On June 11, Celltrion has announced the presentation of preclinical results for its antibody-drug conjugate (ADC) candidate, CT-P73, at the World ADC Asia Summit, held from June 10 to 12 at the Grand Hyatt in Incheon. This conference brings together experts in the ADC field to share the latest technological advancements and developments in this emerging therapeutic modality.
Celltrion revealed the preclinical findings of CT-P73, which targets solid tumors such as cervical cancer, head and neck cancer, and colorectal cancer, in a poster presentation at the summit. CT-P73 is an ADC therapy designed to target a specific tissue factor highly expressed on cancer cells.

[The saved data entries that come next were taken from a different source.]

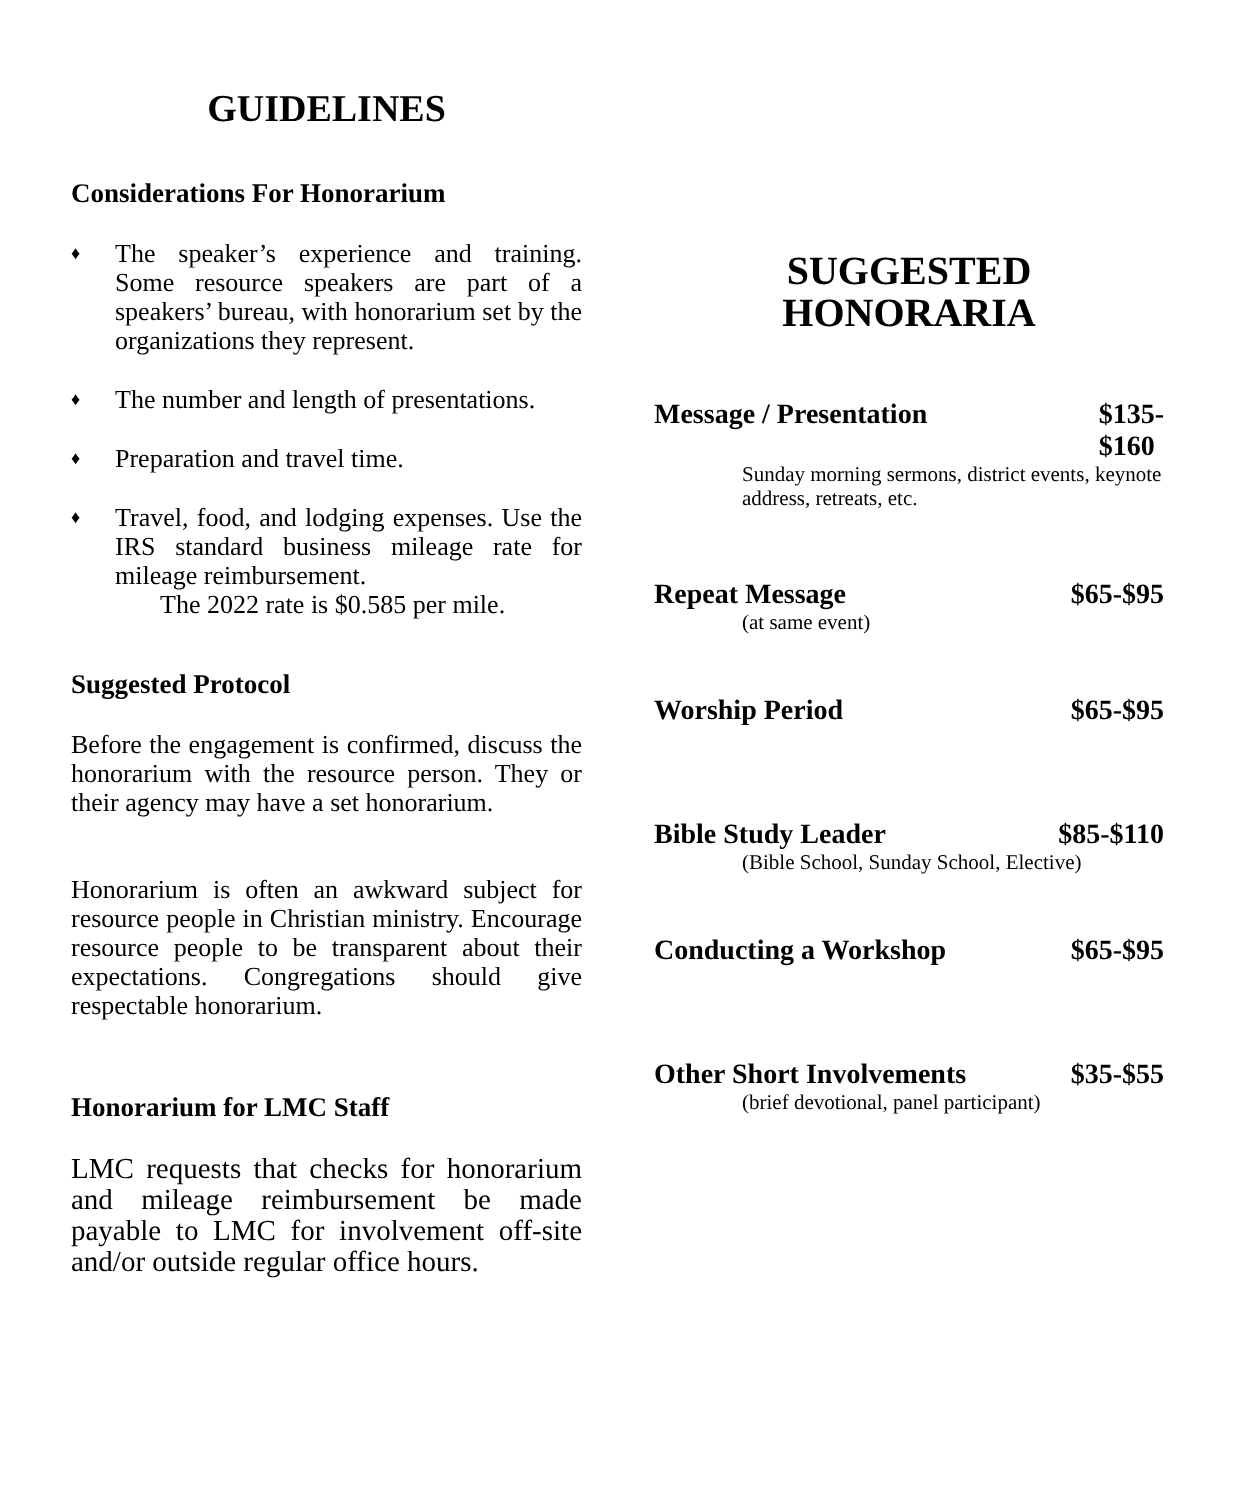GUIDELINES
Considerations For Honorarium
♦ The speaker’s experience and training. Some resource speakers are part of a speakers’ bureau, with honorarium set by the organizations they represent.
♦ The number and length of presentations.
♦ Preparation and travel time.
♦ Travel, food, and lodging expenses. Use the IRS standard business mileage rate for mileage reimbursement.
The 2022 rate is $0.585 per mile.
Suggested Protocol
Before the engagement is confirmed, discuss the honorarium with the resource person. They or their agency may have a set honorarium.
Honorarium is often an awkward subject for resource people in Christian ministry. Encourage resource people to be transparent about their expectations. Congregations should give respectable honorarium.
Honorarium for LMC Staff
LMC requests that checks for honorarium and mileage reimbursement be made payable to LMC for involvement off-site and/or outside regular office hours.
SUGGESTED
HONORARIA
Message / Presentation $135-
$160
Sunday morning sermons, district events, keynote address, retreats, etc.
Repeat Message $65-$95
(at same event)
Worship Period $65-$95
Bible Study Leader $85-$110
(Bible School, Sunday School, Elective)
Conducting a Workshop $65-$95
Other Short Involvements $35-$55
(brief devotional, panel participant)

It uses an antibody linked to a cytotoxic payload, which induces targeted attacks on cancer cells.
The development of CT-P73 incorporates open innovation, applying a novel topoisomerase 1 (TOP1) inhibitor payload, PBX-7016, developed in collaboration with domestic partner Pinobio and derived from camptothecin. This payload is also used in Celltrion’s previously disclosed ADCs, CT-P70 and CT-P71. TOP1 inhibitors work by damaging DNA to kill cancer cells and prevent their spread.
In preclinical studies, CT-P73 demonstrated a favorable therapeutic index, showing low toxicity and superior efficacy. It also confirmed advantageous pharmacokinetic properties due to the stability of its linker. Furthermore, CT-P73 is expected to exhibit a bystander effect, destroying surrounding cancer cells, and excellent tumor penetration.
Based on these findings, Celltrion plans to submit an investigational new drug (IND) application for CT-P73 to regulatory authorities both domestically and internationally as early as this year. The company aims to develop CT-P73 into a "best-in-class" anticancer therapy within its mechanistic class.
A Celltrion representative stated, “The preclinical success of CT-P73 in efficacy and safety metrics provides us with the competitive edge needed to develop this candidate into a best-in-class drug. We are committed to advancing innovative therapies that offer new benefits to patients and advance us as a global leader in novel drug development.”
Looking forward, Celltrion aims to submit IND applications for 13 candidates, including nine in the ADC field and four for multispecific antibodies, by 2028. Leveraging its accumulated expertise in antibody drug development, including creating the world’s first antibody biosimilar, and through bold investments, Celltrion plans to quickly expand its pipeline and establish itself as a leader in breakthrough antibody therapeutics.